After he opened by walking Kris Bryant, Rizzo hit a shot up the middle that Orlando Arcia speared and turned into a double play by firing over to first and doubling off Bryant.

That brought up Willson Contreras, who on the next pitch sent a high fly ball to left. Ryan Braun tracked it, leaped at the wall and came down making no indication he caught the ball, only to eventually produce it for the third out.

It was Braun's second standout defensive play of the night, as he also made a sliding catch to rob Rizzo of a hit in the fourth inning.

Guerra posted his sixth quality start in 12 outings by going six innings and allowing five hits, one earned run and two walks with four strikeouts.

FIVE TAKEAWAYS

QUICK WORK: Guerra needed only four pitches to retire the Cubs in the first inning. Almora grounded out to second on his first pitch, Heyward singled to left on his third and Bryant grounded into a 5-4-3 double play on the fourth.

WORK IS NEEDED: The first all-star balloting update was released by Major League Baseball on Monday. And while the Brewers entered the week with the most wins in the National League, that fact apparently hasn't registered with fan voters as no Brewers player ranked in the top five at any position. Christian Yelich was the 11th-leading vote-getter in the outfield, while Cain was 15th.

YO-YO YEAR FOR WOODRUFF: To make room to activate first baseman Eric Thames, the Brewers optioned right-hander Brandon Woodruff to Class AAA Colorado Springs. It was the fourth time this year Woodruff has been optioned back to the minors.
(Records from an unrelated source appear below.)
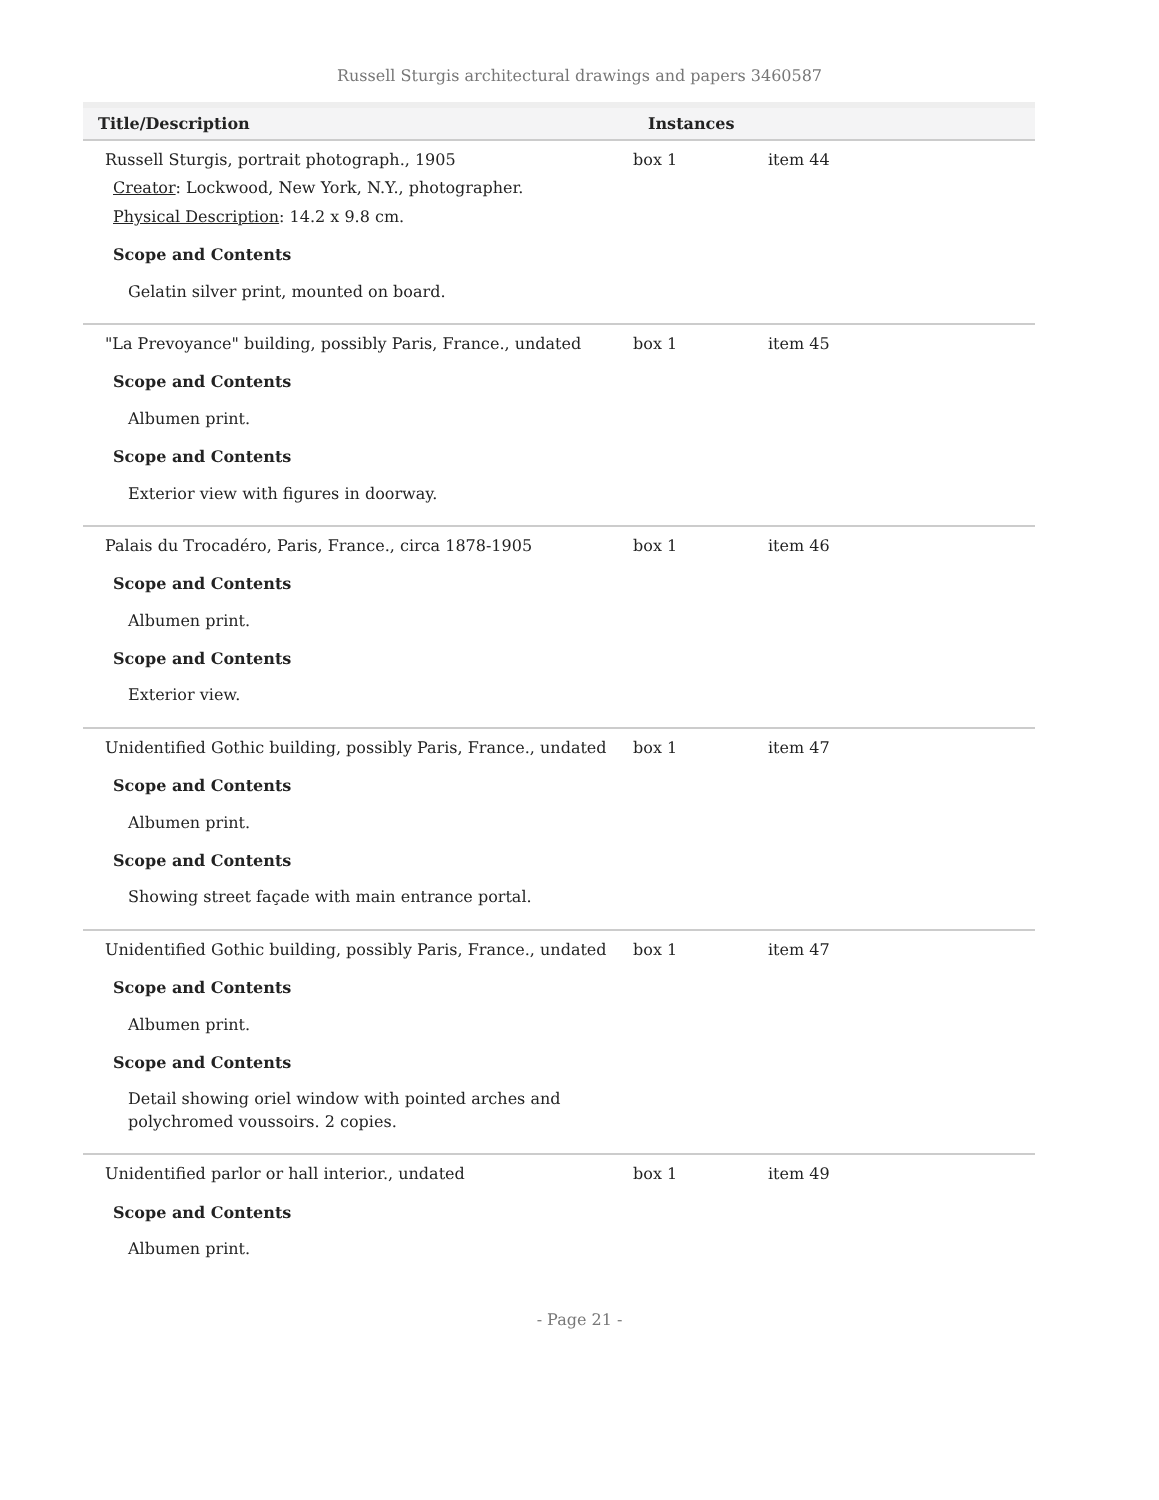Russell Sturgis architectural drawings and papers 3460587
| Title/Description | Instances | |
| --- | --- | --- |
| Russell Sturgis, portrait photograph., 1905 Creator : Lockwood, New York, N.Y., photographer. Physical Description : 14.2 x 9.8 cm. Scope and Contents Gelatin silver print, mounted on board. | box 1 | item 44 |
| "La Prevoyance" building, possibly Paris, France., undated Scope and Contents Albumen print. Scope and Contents Exterior view with figures in doorway. | box 1 | item 45 |
| Palais du Trocadéro, Paris, France., circa 1878-1905 Scope and Contents Albumen print. Scope and Contents Exterior view. | box 1 | item 46 |
| Unidentified Gothic building, possibly Paris, France., undated Scope and Contents Albumen print. Scope and Contents Showing street façade with main entrance portal. | box 1 | item 47 |
| Unidentified Gothic building, possibly Paris, France., undated Scope and Contents Albumen print. Scope and Contents Detail showing oriel window with pointed arches and polychromed voussoirs. 2 copies. | box 1 | item 47 |
| Unidentified parlor or hall interior., undated Scope and Contents Albumen print. | box 1 | item 49 |
- Page 21 -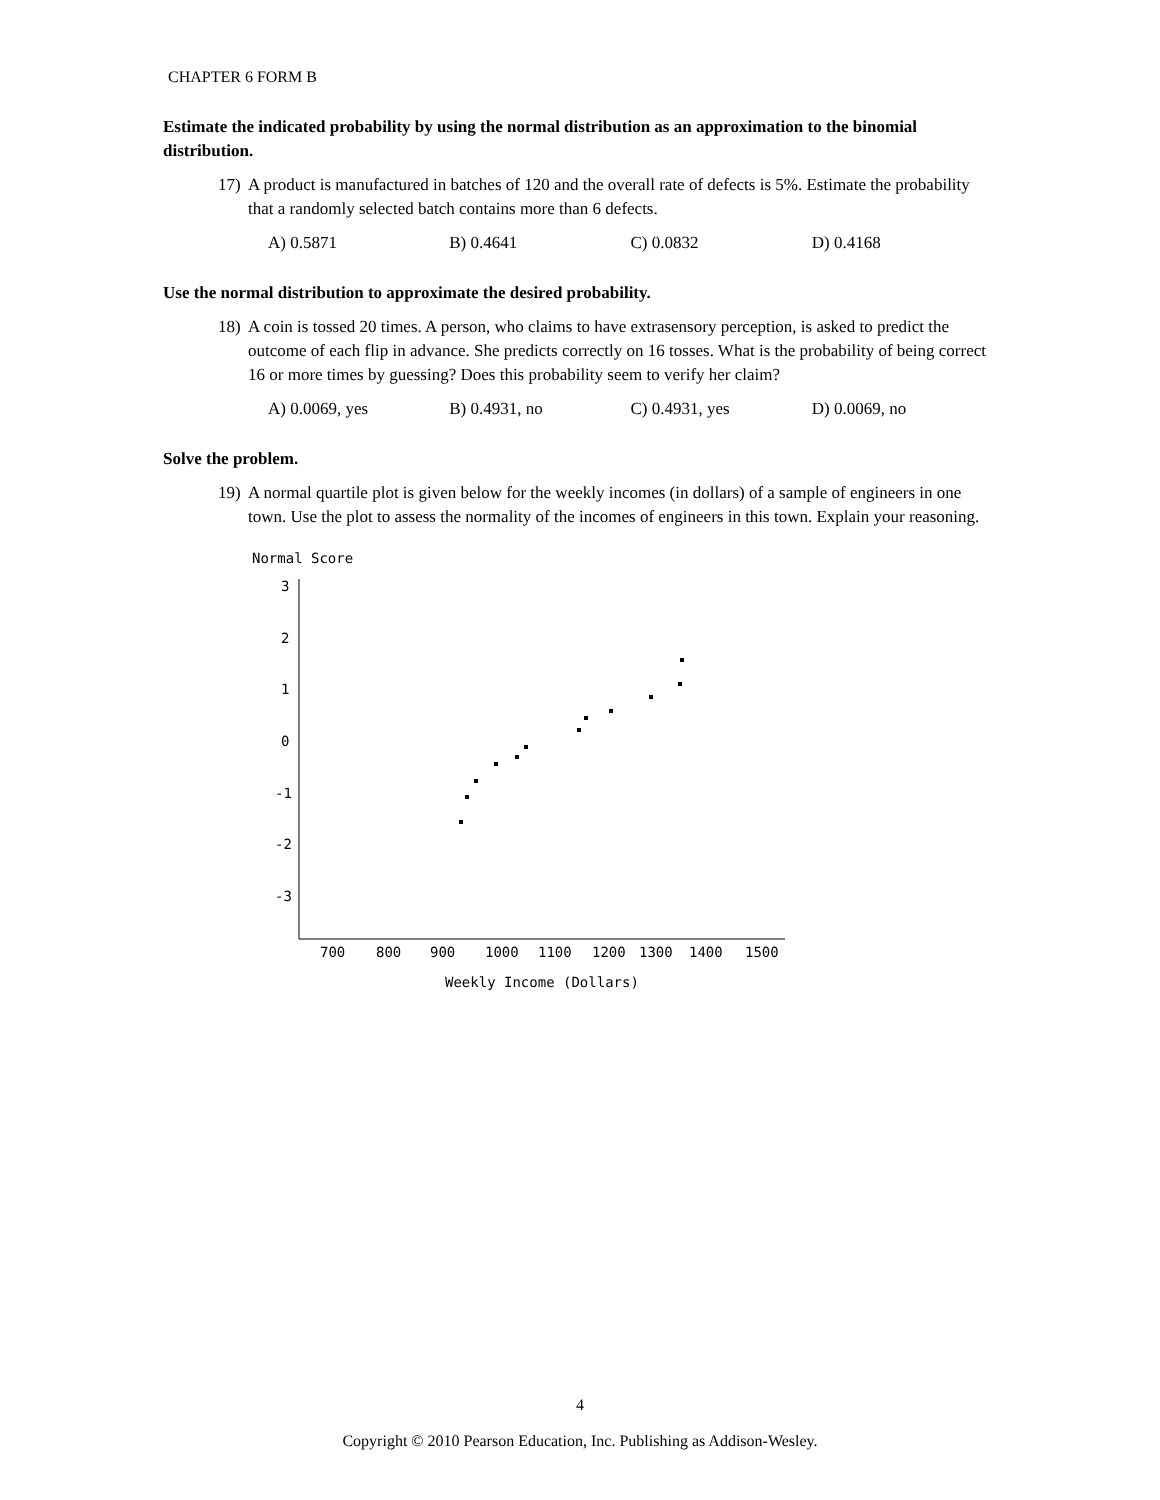CHAPTER 6 FORM B
Estimate the indicated probability by using the normal distribution as an approximation to the binomial distribution.
17) A product is manufactured in batches of 120 and the overall rate of defects is 5%. Estimate the probability that a randomly selected batch contains more than 6 defects.
A) 0.5871 B) 0.4641 C) 0.0832 D) 0.4168
Use the normal distribution to approximate the desired probability.
18) A coin is tossed 20 times. A person, who claims to have extrasensory perception, is asked to predict the outcome of each flip in advance. She predicts correctly on 16 tosses. What is the probability of being correct 16 or more times by guessing? Does this probability seem to verify her claim?
A) 0.0069, yes B) 0.4931, no C) 0.4931, yes D) 0.0069, no
Solve the problem.
19) A normal quartile plot is given below for the weekly incomes (in dollars) of a sample of engineers in one town. Use the plot to assess the normality of the incomes of engineers in this town. Explain your reasoning.
Normal Score
3
2
1
0
-1
-2
-3
700
800
900
1000
1100
1200
1300
1400
1500
Weekly Income (Dollars)
4
Copyright © 2010 Pearson Education, Inc. Publishing as Addison-Wesley.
He was called up to start Sunday and pitched four one-hit innings before being lifted for a pinch-hitter as the Brewers went for some runs in the 4-3 loss in Philadelphia. "That's OK," Woodruff said of the constant up-and-down. "I'm in a good place. I understand what's going on. I'll be ready for next time."

MOVING PIECES: In trading first baseman-outfielder Ji-Man Choi to Tampa Bay in exchange for infielder Brad Miller and cash considerations, the Brewers bolstered themselves up the middle — a spot where they've been vulnerable this season due to injury and inconsistency.

"That’s the purpose of the trade, is to trade from a place we just had a lot of depth and to add to a place we don’t have a lot of depth," Counsell said. "It’s going to challenge Brad a little bit to get back to playing second base and maybe a little bit of shortstop, which he has not done this year, but has done a lot of in the past. That’s going to be the challenge for him."

BEST OF LUCK: Counsell acknowledged the odd timing of trading Choi, considering he'd hit a game-turning grand slam the day before he was shipped out.

"He did his job with us," said Counsell. "Look, it always feels weird trading a guy who just hit a grand slam that helped us win a game. I understand that. It’s strange. But if you understand the depth picture, and I think it’s pretty easy to see, especially with Eric coming back here and the lack of DH games moving forward, it’s a better fit, probably for Ji-Man (with the Rays) than it is here."

RECORD

This year: 39-27.

Last year: 34-32

ATTENDANCE

Monday: 37,578

This year: 1,003,934 (33,465 avg.)

Last year: 863,966 (28,799 avg.)

COMING UP

Tuesday: Brewers vs. Cubs, 7:10 p.m. Milwaukee RHP Chase Anderson (4-5, 4.57) vs. Chicago RHP Tyler Chatwood (3-4, 3.86). TV: FS Wisconsin. Radio: AM-620.